■ What this task involves ■
Update the text read from the pictures in the items below by replacing "LOSANGEL" with "LOS ANGELES" wherever it occurs, and leave everything else unchanged. Give back only that text, without the pictures.

------

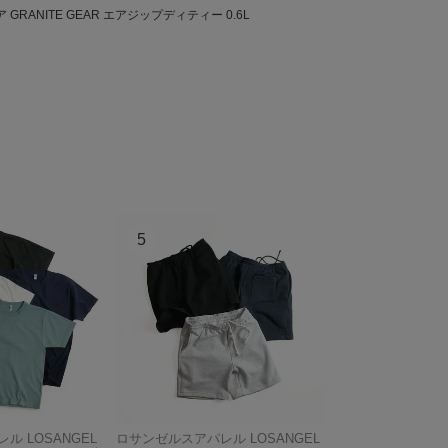
GRANITE GEAR エアジップディティー 0.6L
ル LOSANGEL
ロサンゼルスアパレル LOSANGEL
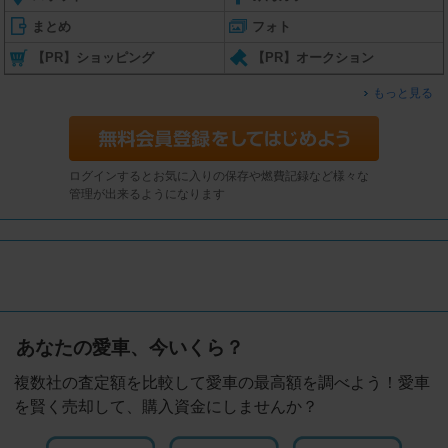
まとめ
フォト
【PR】ショッピング
【PR】オークション
もっと見る
ログインするとお気に入りの保存や燃費記録など様々な
管理が出来るようになります
あなたの愛車、今いくら？
複数社の査定額を比較して愛車の最高額を調べよう！愛車
を賢く売却して、購入資金にしませんか？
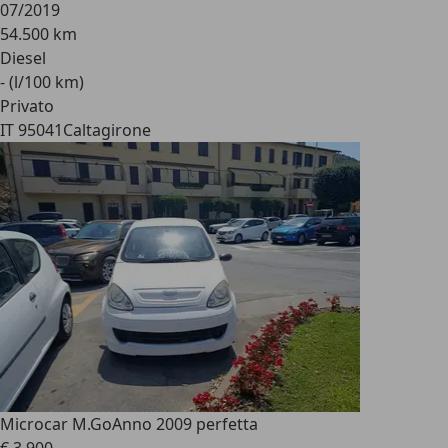
07/2019
54.500 km
Diesel
- (l/100 km)
Privato
IT 95041
Caltagirone
Microcar M.Go
Anno 2009 perfetta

------

■ Response to the exercise ■
GRANITE GEAR エアジップディティー 0.6L
ル LOS ANGELES
ロサンゼルスアパレル LOS ANGELES
まとめ
フォト
【PR】ショッピング
【PR】オークション
もっと見る
ログインするとお気に入りの保存や燃費記録など様々な
管理が出来るようになります
あなたの愛車、今いくら？
複数社の査定額を比較して愛車の最高額を調べよう！愛車
を賢く売却して、購入資金にしませんか？
07/2019
54.500 km
Diesel
- (l/100 km)
Privato
IT 95041
Caltagirone
Microcar M.Go
Anno 2009 perfetta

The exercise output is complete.